[[ SOURCE RECORDS, beginning ]]

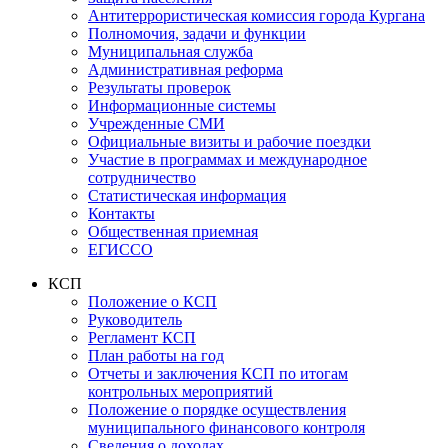
Антитеррористическая комиссия города Кургана
Полномочия, задачи и функции
Муниципальная служба
Административная реформа
Результаты проверок
Информационные системы
Учрежденные СМИ
Официальные визиты и рабочие поездки
Участие в программах и международное
сотрудничество
Статистическая информация
Контакты
Общественная приемная
ЕГИССО
КСП
Положение о КСП
Руководитель
Регламент КСП
План работы на год
Отчеты и заключения КСП по итогам
контрольных мероприятий
Положение о порядке осуществления
муниципального финансового контроля
Сведения о доходах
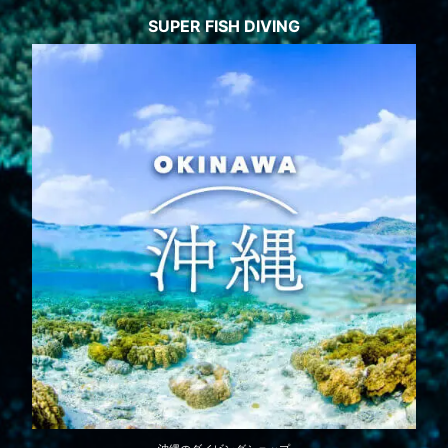
SUPER FISH DIVING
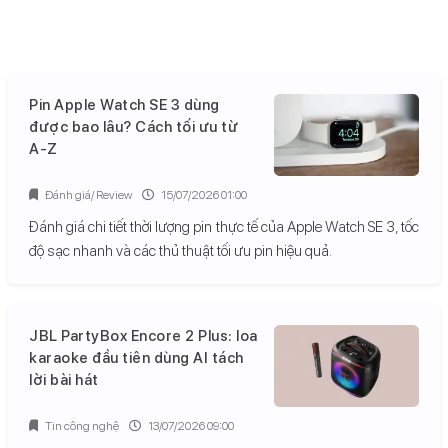
Pin Apple Watch SE 3 dùng
được bao lâu? Cách tối ưu từ
A-Z
Đánh giá/ Review
15/07/2026 01:00
Đánh giá chi tiết thời lượng pin thực tế của Apple Watch SE 3, tốc
độ sạc nhanh và các thủ thuật tối ưu pin hiệu quả.
JBL PartyBox Encore 2 Plus: loa
karaoke đầu tiên dùng AI tách
lời bài hát
Tin công nghệ
13/07/2026 09:00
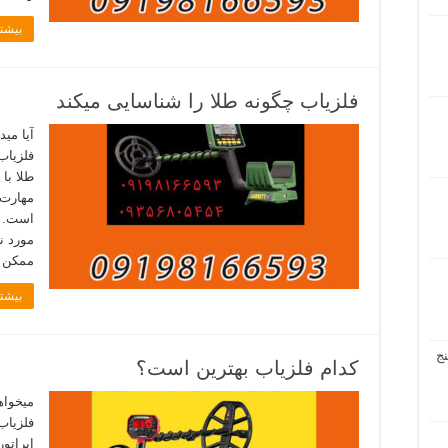
بیشتر
فلزیاب چگونه طلا را شناسایی میکند
آیا مید
فلزیاب
است. ش
مورد ن
ممکن 
بیشتر
ج
کدام فلزیاب بهترین است؟
میخواه
فلزیاب
اپراتو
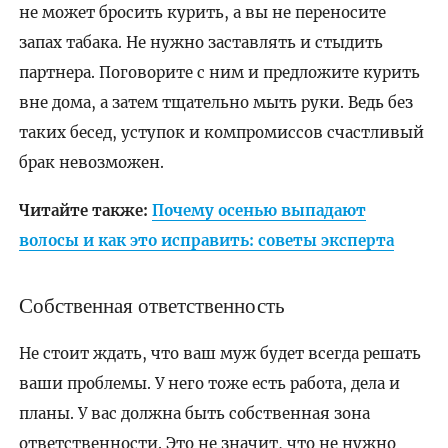
не может бросить курить, а вы не переносите
запах табака. Не нужно заставлять и стыдить
партнера. Поговорите с ним и предложите курить
вне дома, а затем тщательно мыть руки. Ведь без
таких бесед, уступок и компромиссов счастливый
брак невозможен.
Читайте также:
Почему осенью выпадают
волосы и как это исправить: советы эксперта
Собственная ответственность
Не стоит ждать, что ваш муж будет всегда решать
ваши проблемы. У него тоже есть работа, дела и
планы. У вас должна быть собственная зона
ответственности. Это не значит, что не нужно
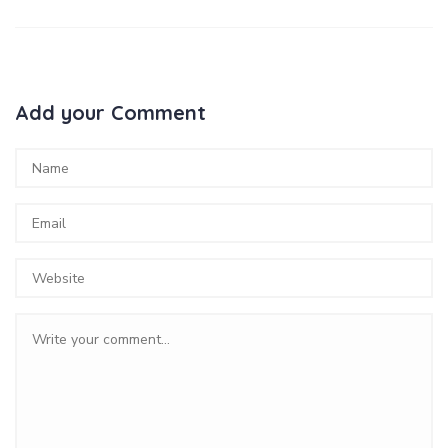
Add your Comment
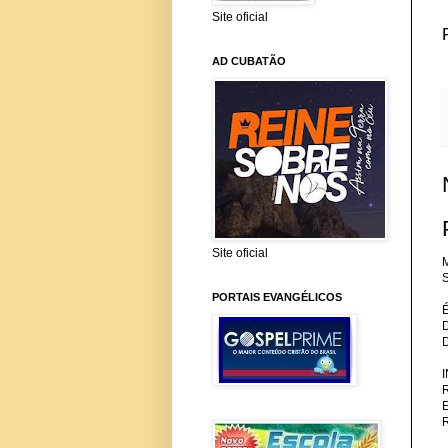
Site oficial
AD CUBATÃO
Site oficial
M
S
PORTAIS EVANGÉLICOS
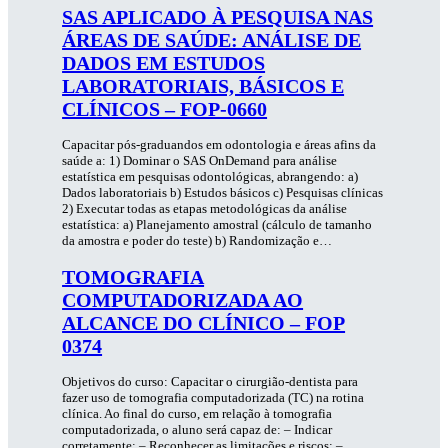
SAS APLICADO À PESQUISA NAS
ÁREAS DE SAÚDE: ANÁLISE DE
DADOS EM ESTUDOS
LABORATORIAIS, BÁSICOS E
CLÍNICOS – FOP-0660
Capacitar pós-graduandos em odontologia e áreas afins da
saúde a: 1) Dominar o SAS OnDemand para análise
estatística em pesquisas odontológicas, abrangendo: a)
Dados laboratoriais b) Estudos básicos c) Pesquisas clínicas
2) Executar todas as etapas metodológicas da análise
estatística: a) Planejamento amostral (cálculo de tamanho
da amostra e poder do teste) b) Randomização e…
TOMOGRAFIA
COMPUTADORIZADA AO
ALCANCE DO CLÍNICO – FOP
0374
Objetivos do curso: Capacitar o cirurgião-dentista para
fazer uso de tomografia computadorizada (TC) na rotina
clínica. Ao final do curso, em relação à tomografia
computadorizada, o aluno será capaz de: – Indicar
corretamente; – Reconhecer as limitações e riscos; –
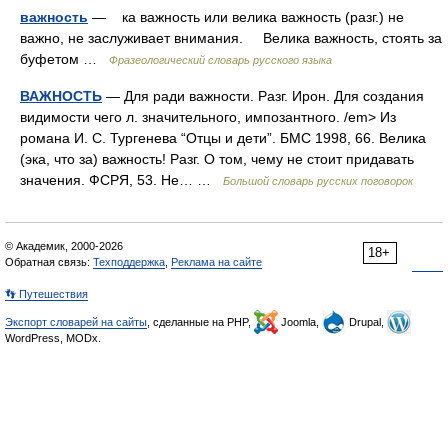
важность
— ка важность или велика важность (разг.) не
важно, не заслуживает внимания. Велика важность, стоять за
буфетом …
Фразеологический словарь русского языка
ВАЖНОСТЬ
— Для ради важности. Разг. Ирон. Для создания
видимости чего л. значительного, импозантного. /em> Из
романа И. С. Тургенева “Отцы и дети”. БМС 1998, 66. Велика
(эка, что за) важность! Разг. О том, чему не стоит придавать
значения. ФСРЯ, 53. Не… …
Большой словарь русских поговорок
© Академик, 2000-2026
18+
Обратная связь:
Техподдержка
,
Реклама на сайте
👣 Путешествия
Экспорт словарей на сайты
, сделанные на PHP,
Joomla,
Drupal,
WordPress, MODx.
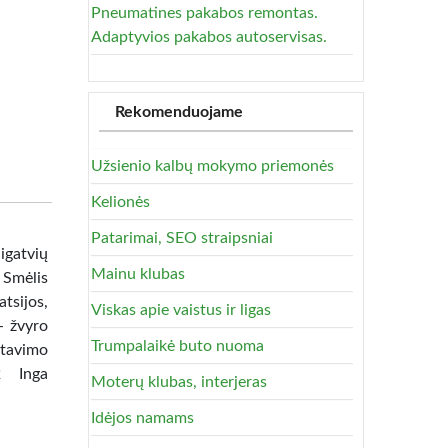
Pneumatines pakabos remontas.
Adaptyvios pakabos autoservisas.
Rekomenduojame
Užsienio kalbų mokymo priemonės
Kelionės
Patarimai, SEO straipsniai
ligatvių
Mainu klubas
 Smėlis
tsijos,
Viskas apie vaistus ir ligas
- žvyro
Trumpalaikė buto nuoma
rtavimo
2 Inga
Moterų klubas, interjeras
Idėjos namams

[[ SOURCE RECORDS, end ]]

WORK REQUIRED:
Please retype the text of all the entries above line for line, leaving the pictures out.

ANSWER TO THE EXERCISE:
Антитеррористическая комиссия города Кургана
Полномочия, задачи и функции
Муниципальная служба
Административная реформа
Результаты проверок
Информационные системы
Учрежденные СМИ
Официальные визиты и рабочие поездки
Участие в программах и международное
сотрудничество
Статистическая информация
Контакты
Общественная приемная
ЕГИССО
КСП
Положение о КСП
Руководитель
Регламент КСП
План работы на год
Отчеты и заключения КСП по итогам
контрольных мероприятий
Положение о порядке осуществления
муниципального финансового контроля
Сведения о доходах
SUPER FISH DIVING
Pin Apple Watch SE 3 dùng
được bao lâu? Cách tối ưu từ
A-Z
Đánh giá/ Review
15/07/2026 01:00
Đánh giá chi tiết thời lượng pin thực tế của Apple Watch SE 3, tốc
độ sạc nhanh và các thủ thuật tối ưu pin hiệu quả.
JBL PartyBox Encore 2 Plus: loa
karaoke đầu tiên dùng AI tách
lời bài hát
Tin công nghệ
13/07/2026 09:00
بیشتر
فلزیاب چگونه طلا را شناسایی میکند
آیا مید
فلزیاب
است. ش
مورد ن
ممکن 
بیشتر
ج
کدام فلزیاب بهترین است؟
میخواه
فلزیاب
اپراتو
не может бросить курить, а вы не переносите
запах табака. Не нужно заставлять и стыдить
партнера. Поговорите с ним и предложите курить
вне дома, а затем тщательно мыть руки. Ведь без
таких бесед, уступок и компромиссов счастливый
брак невозможен.
Читайте также:
Почему осенью выпадают
волосы и как это исправить: советы эксперта
Собственная ответственность
Не стоит ждать, что ваш муж будет всегда решать
ваши проблемы. У него тоже есть работа, дела и
планы. У вас должна быть собственная зона
ответственности. Это не значит, что не нужно
Add your Comment
Site oficial
AD CUBATÃO
Site oficial
M
S
PORTAIS EVANGÉLICOS
SAS APLICADO À PESQUISA NAS
ÁREAS DE SAÚDE: ANÁLISE DE
DADOS EM ESTUDOS
LABORATORIAIS, BÁSICOS E
CLÍNICOS – FOP-0660
Capacitar pós-graduandos em odontologia e áreas afins da
saúde a: 1) Dominar o SAS OnDemand para análise
estatística em pesquisas odontológicas, abrangendo: a)
Dados laboratoriais b) Estudos básicos c) Pesquisas clínicas
2) Executar todas as etapas metodológicas da análise
estatística: a) Planejamento amostral (cálculo de tamanho
da amostra e poder do teste) b) Randomização e…
TOMOGRAFIA
COMPUTADORIZADA AO
ALCANCE DO CLÍNICO – FOP
0374
Objetivos do curso: Capacitar o cirurgião-dentista para
fazer uso de tomografia computadorizada (TC) na rotina
clínica. Ao final do curso, em relação à tomografia
computadorizada, o aluno será capaz de: – Indicar
corretamente; – Reconhecer as limitações e riscos; –
важность
— ка важность или велика важность (разг.) не
важно, не заслуживает внимания. Велика важность, стоять за
буфетом …
Фразеологический словарь русского языка
ВАЖНОСТЬ
— Для ради важности. Разг. Ирон. Для создания
видимости чего л. значительного, импозантного. /em> Из
романа И. С. Тургенева “Отцы и дети”. БМС 1998, 66. Велика
(эка, что за) важность! Разг. О том, чему не стоит придавать
значения. ФСРЯ, 53. Не… …
Большой словарь русских поговорок
© Академик, 2000-2026
18+
Обратная связь:
Техподдержка
,
Реклама на сайте
👣 Путешествия
Экспорт словарей на сайты
, сделанные на PHP,
Joomla,
Drupal,
WordPress, MODx.
Pneumatines pakabos remontas.
Adaptyvios pakabos autoservisas.
Rekomenduojame
Užsienio kalbų mokymo priemonės
Kelionės
Patarimai, SEO straipsniai
ligatvių
Mainu klubas
 Smėlis
tsijos,
Viskas apie vaistus ir ligas
- žvyro
Trumpalaikė buto nuoma
rtavimo
2 Inga
Moterų klubas, interjeras
Idėjos namams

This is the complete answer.